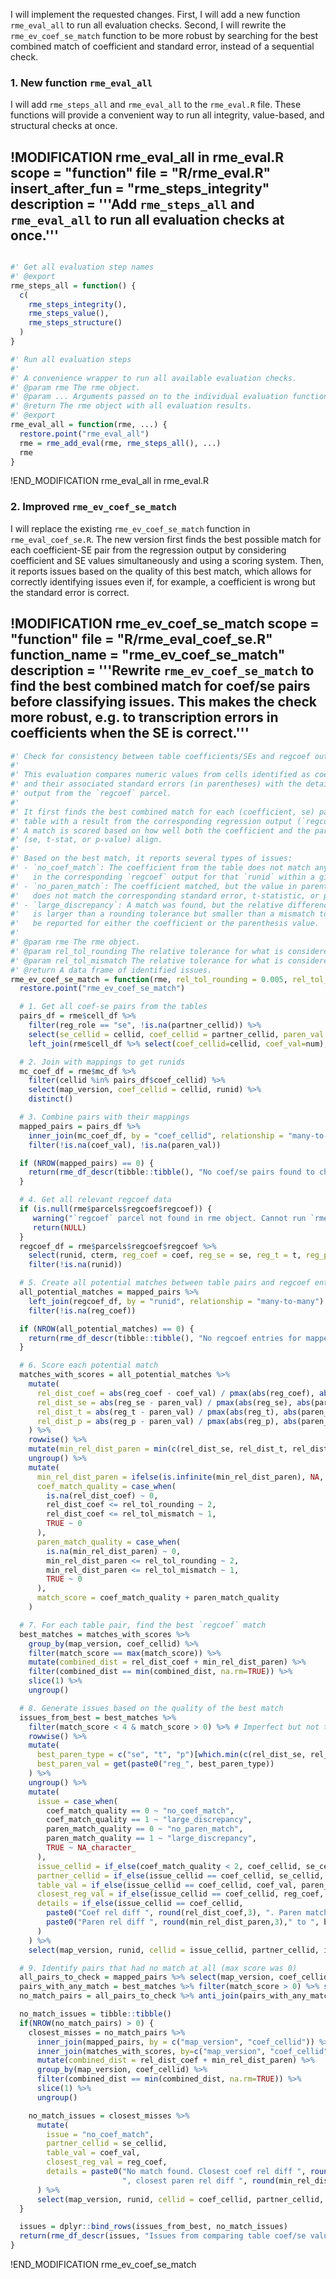 I will implement the requested changes. First, I will add a new function `rme_eval_all` to run all evaluation checks. Second, I will rewrite the `rme_ev_coef_se_match` function to be more robust by searching for the best combined match of coefficient and standard error, instead of a sequential check.

### 1. New function `rme_eval_all`

I will add `rme_steps_all` and `rme_eval_all` to the `rme_eval.R` file. These functions will provide a convenient way to run all integrity, value-based, and structural checks at once.

!MODIFICATION rme_eval_all in rme_eval.R
scope = "function"
file = "R/rme_eval.R"
insert_after_fun = "rme_steps_integrity"
description = '''Add `rme_steps_all` and `rme_eval_all` to run all evaluation checks at once.'''
---
```r

#' Get all evaluation step names
#' @export
rme_steps_all = function() {
  c(
    rme_steps_integrity(),
    rme_steps_value(),
    rme_steps_structure()
  )
}

#' Run all evaluation steps
#'
#' A convenience wrapper to run all available evaluation checks.
#' @param rme The rme object.
#' @param ... Arguments passed on to the individual evaluation functions.
#' @return The rme object with all evaluation results.
#' @export
rme_eval_all = function(rme, ...) {
  restore.point("rme_eval_all")
  rme = rme_add_eval(rme, rme_steps_all(), ...)
  rme
}
```
!END_MODIFICATION rme_eval_all in rme_eval.R

### 2. Improved `rme_ev_coef_se_match`

I will replace the existing `rme_ev_coef_se_match` function in `rme_eval_coef_se.R`. The new version first finds the best possible match for each coefficient-SE pair from the regression output by considering coefficient and SE values simultaneously and using a scoring system. Then, it reports issues based on the quality of this best match, which allows for correctly identifying issues even if, for example, a coefficient is wrong but the standard error is correct.

!MODIFICATION rme_ev_coef_se_match
scope = "function"
file = "R/rme_eval_coef_se.R"
function_name = "rme_ev_coef_se_match"
description = '''Rewrite `rme_ev_coef_se_match` to find the best combined match for coef/se pairs before classifying issues. This makes the check more robust, e.g. to transcription errors in coefficients when the SE is correct.'''
---
```r
#' Check for consistency between table coefficients/SEs and regcoef output
#'
#' This evaluation compares numeric values from cells identified as coefficients
#' and their associated standard errors (in parentheses) with the detailed
#' output from the `regcoef` parcel.
#'
#' It first finds the best combined match for each (coefficient, se) pair from the
#' table with a result from the corresponding regression output (`regcoef` parcel).
#' A match is scored based on how well both the coefficient and the parenthesis value
#' (se, t-stat, or p-value) align.
#'
#' Based on the best match, it reports several types of issues:
#' - `no_coef_match`: The coefficient from the table does not match any coefficient
#'   in the corresponding `regcoef` output for that `runid` within a given tolerance.
#' - `no_paren_match`: The coefficient matched, but the value in parentheses
#'   does not match the corresponding standard error, t-statistic, or p-value.
#' - `large_discrepancy`: A match was found, but the relative difference
#'   is larger than a rounding tolerance but smaller than a mismatch tolerance. This can
#'   be reported for either the coefficient or the parenthesis value.
#'
#' @param rme The rme object.
#' @param rel_tol_rounding The relative tolerance for what is considered a rounding error.
#' @param rel_tol_mismatch The relative tolerance for what is considered a mismatch.
#' @return A data frame of identified issues.
rme_ev_coef_se_match = function(rme, rel_tol_rounding = 0.005, rel_tol_mismatch = 0.05) {
  restore.point("rme_ev_coef_se_match")

  # 1. Get all coef-se pairs from the tables
  pairs_df = rme$cell_df %>%
    filter(reg_role == "se", !is.na(partner_cellid)) %>%
    select(se_cellid = cellid, coef_cellid = partner_cellid, paren_val = num) %>%
    left_join(rme$cell_df %>% select(coef_cellid=cellid, coef_val=num), by="coef_cellid")

  # 2. Join with mappings to get runids
  mc_coef_df = rme$mc_df %>%
    filter(cellid %in% pairs_df$coef_cellid) %>%
    select(map_version, coef_cellid = cellid, runid) %>%
    distinct()

  # 3. Combine pairs with their mappings
  mapped_pairs = pairs_df %>%
    inner_join(mc_coef_df, by = "coef_cellid", relationship = "many-to-many") %>%
    filter(!is.na(coef_val), !is.na(paren_val))

  if (NROW(mapped_pairs) == 0) {
    return(rme_df_descr(tibble::tibble(), "No coef/se pairs found to check."))
  }

  # 4. Get all relevant regcoef data
  if (is.null(rme$parcels$regcoef$regcoef)) {
     warning("`regcoef` parcel not found in rme object. Cannot run `rme_ev_coef_se_match`.")
     return(NULL)
  }
  regcoef_df = rme$parcels$regcoef$regcoef %>%
    select(runid, cterm, reg_coef = coef, reg_se = se, reg_t = t, reg_p = p) %>%
    filter(!is.na(runid))

  # 5. Create all potential matches between table pairs and regcoef entries
  all_potential_matches = mapped_pairs %>%
    left_join(regcoef_df, by = "runid", relationship = "many-to-many") %>%
    filter(!is.na(reg_coef))

  if (NROW(all_potential_matches) == 0) {
    return(rme_df_descr(tibble::tibble(), "No regcoef entries for mapped runids."))
  }

  # 6. Score each potential match
  matches_with_scores = all_potential_matches %>%
    mutate(
      rel_dist_coef = abs(reg_coef - coef_val) / pmax(abs(reg_coef), abs(coef_val), 1e-9),
      rel_dist_se = abs(reg_se - paren_val) / pmax(abs(reg_se), abs(paren_val), 1e-9),
      rel_dist_t = abs(reg_t - paren_val) / pmax(abs(reg_t), abs(paren_val), 1e-9),
      rel_dist_p = abs(reg_p - paren_val) / pmax(abs(reg_p), abs(paren_val), 1e-9)
    ) %>%
    rowwise() %>%
    mutate(min_rel_dist_paren = min(c(rel_dist_se, rel_dist_t, rel_dist_p), na.rm = TRUE)) %>%
    ungroup() %>%
    mutate(
      min_rel_dist_paren = ifelse(is.infinite(min_rel_dist_paren), NA, min_rel_dist_paren),
      coef_match_quality = case_when(
        is.na(rel_dist_coef) ~ 0,
        rel_dist_coef <= rel_tol_rounding ~ 2,
        rel_dist_coef <= rel_tol_mismatch ~ 1,
        TRUE ~ 0
      ),
      paren_match_quality = case_when(
        is.na(min_rel_dist_paren) ~ 0,
        min_rel_dist_paren <= rel_tol_rounding ~ 2,
        min_rel_dist_paren <= rel_tol_mismatch ~ 1,
        TRUE ~ 0
      ),
      match_score = coef_match_quality + paren_match_quality
    )

  # 7. For each table pair, find the best `regcoef` match
  best_matches = matches_with_scores %>%
    group_by(map_version, coef_cellid) %>%
    filter(match_score == max(match_score)) %>%
    mutate(combined_dist = rel_dist_coef + min_rel_dist_paren) %>%
    filter(combined_dist == min(combined_dist, na.rm=TRUE)) %>%
    slice(1) %>%
    ungroup()

  # 8. Generate issues based on the quality of the best match
  issues_from_best = best_matches %>%
    filter(match_score < 4 & match_score > 0) %>% # Imperfect but not total failure
    rowwise() %>%
    mutate(
      best_paren_type = c("se", "t", "p")[which.min(c(rel_dist_se, rel_dist_t, rel_dist_p))],
      best_paren_val = get(paste0("reg_", best_paren_type))
    ) %>%
    ungroup() %>%
    mutate(
      issue = case_when(
        coef_match_quality == 0 ~ "no_coef_match",
        coef_match_quality == 1 ~ "large_discrepancy",
        paren_match_quality == 0 ~ "no_paren_match",
        paren_match_quality == 1 ~ "large_discrepancy",
        TRUE ~ NA_character_
      ),
      issue_cellid = if_else(coef_match_quality < 2, coef_cellid, se_cellid),
      partner_cellid = if_else(issue_cellid == coef_cellid, se_cellid, coef_cellid),
      table_val = if_else(issue_cellid == coef_cellid, coef_val, paren_val),
      closest_reg_val = if_else(issue_cellid == coef_cellid, reg_coef, best_paren_val),
      details = if_else(issue_cellid == coef_cellid,
        paste0("Coef rel diff ", round(rel_dist_coef,3), ". Paren match quality: ", paren_match_quality),
        paste0("Paren rel diff ", round(min_rel_dist_paren,3)," to ", best_paren_type, " ", round(best_paren_val, 4))
      )
    ) %>%
    select(map_version, runid, cellid = issue_cellid, partner_cellid, issue, table_val, closest_reg_val, details)

  # 9. Identify pairs that had no match at all (max score was 0)
  all_pairs_to_check = mapped_pairs %>% select(map_version, coef_cellid) %>% distinct()
  pairs_with_any_match = best_matches %>% filter(match_score > 0) %>% select(map_version, coef_cellid) %>% distinct()
  no_match_pairs = all_pairs_to_check %>% anti_join(pairs_with_any_match, by = c("map_version", "coef_cellid"))

  no_match_issues = tibble::tibble()
  if(NROW(no_match_pairs) > 0) {
    closest_misses = no_match_pairs %>%
      inner_join(mapped_pairs, by = c("map_version", "coef_cellid")) %>%
      inner_join(matches_with_scores, by=c("map_version", "coef_cellid", "se_cellid", "runid", "coef_val", "paren_val")) %>%
      mutate(combined_dist = rel_dist_coef + min_rel_dist_paren) %>%
      group_by(map_version, coef_cellid) %>%
      filter(combined_dist == min(combined_dist, na.rm=TRUE)) %>%
      slice(1) %>%
      ungroup()

    no_match_issues = closest_misses %>%
      mutate(
        issue = "no_coef_match",
        partner_cellid = se_cellid,
        table_val = coef_val,
        closest_reg_val = reg_coef,
        details = paste0("No match found. Closest coef rel diff ", round(rel_dist_coef,3),
                         ", closest paren rel diff ", round(min_rel_dist_paren,3))
      ) %>%
      select(map_version, runid, cellid = coef_cellid, partner_cellid, issue, table_val, closest_reg_val, details)
  }

  issues = dplyr::bind_rows(issues_from_best, no_match_issues)
  return(rme_df_descr(issues, "Issues from comparing table coef/se values with regcoef output."))
}
```
!END_MODIFICATION rme_ev_coef_se_match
━━━
**Work instruction:** Write out, word for word, the lines from the start of the data through the one holding "### 2. Improved". Omit pictures.

**Problem solution:**
 I will implement the requested changes. First, I will add a new function `rme_eval_all` to run all evaluation checks. Second, I will rewrite the `rme_ev_coef_se_match` function to be more robust by searching for the best combined match of coefficient and standard error, instead of a sequential check.

### 1. New function `rme_eval_all`

I will add `rme_steps_all` and `rme_eval_all` to the `rme_eval.R` file. These functions will provide a convenient way to run all integrity, value-based, and structural checks at once.

!MODIFICATION rme_eval_all in rme_eval.R
scope = "function"
file = "R/rme_eval.R"
insert_after_fun = "rme_steps_integrity"
description = '''Add `rme_steps_all` and `rme_eval_all` to run all evaluation checks at once.'''
---
```r

#' Get all evaluation step names
#' @export
rme_steps_all = function() {
  c(
    rme_steps_integrity(),
    rme_steps_value(),
    rme_steps_structure()
  )
}

#' Run all evaluation steps
#'
#' A convenience wrapper to run all available evaluation checks.
#' @param rme The rme object.
#' @param ... Arguments passed on to the individual evaluation functions.
#' @return The rme object with all evaluation results.
#' @export
rme_eval_all = function(rme, ...) {
  restore.point("rme_eval_all")
  rme = rme_add_eval(rme, rme_steps_all(), ...)
  rme
}
```
!END_MODIFICATION rme_eval_all in rme_eval.R

### 2. Improved `rme_ev_coef_se_match`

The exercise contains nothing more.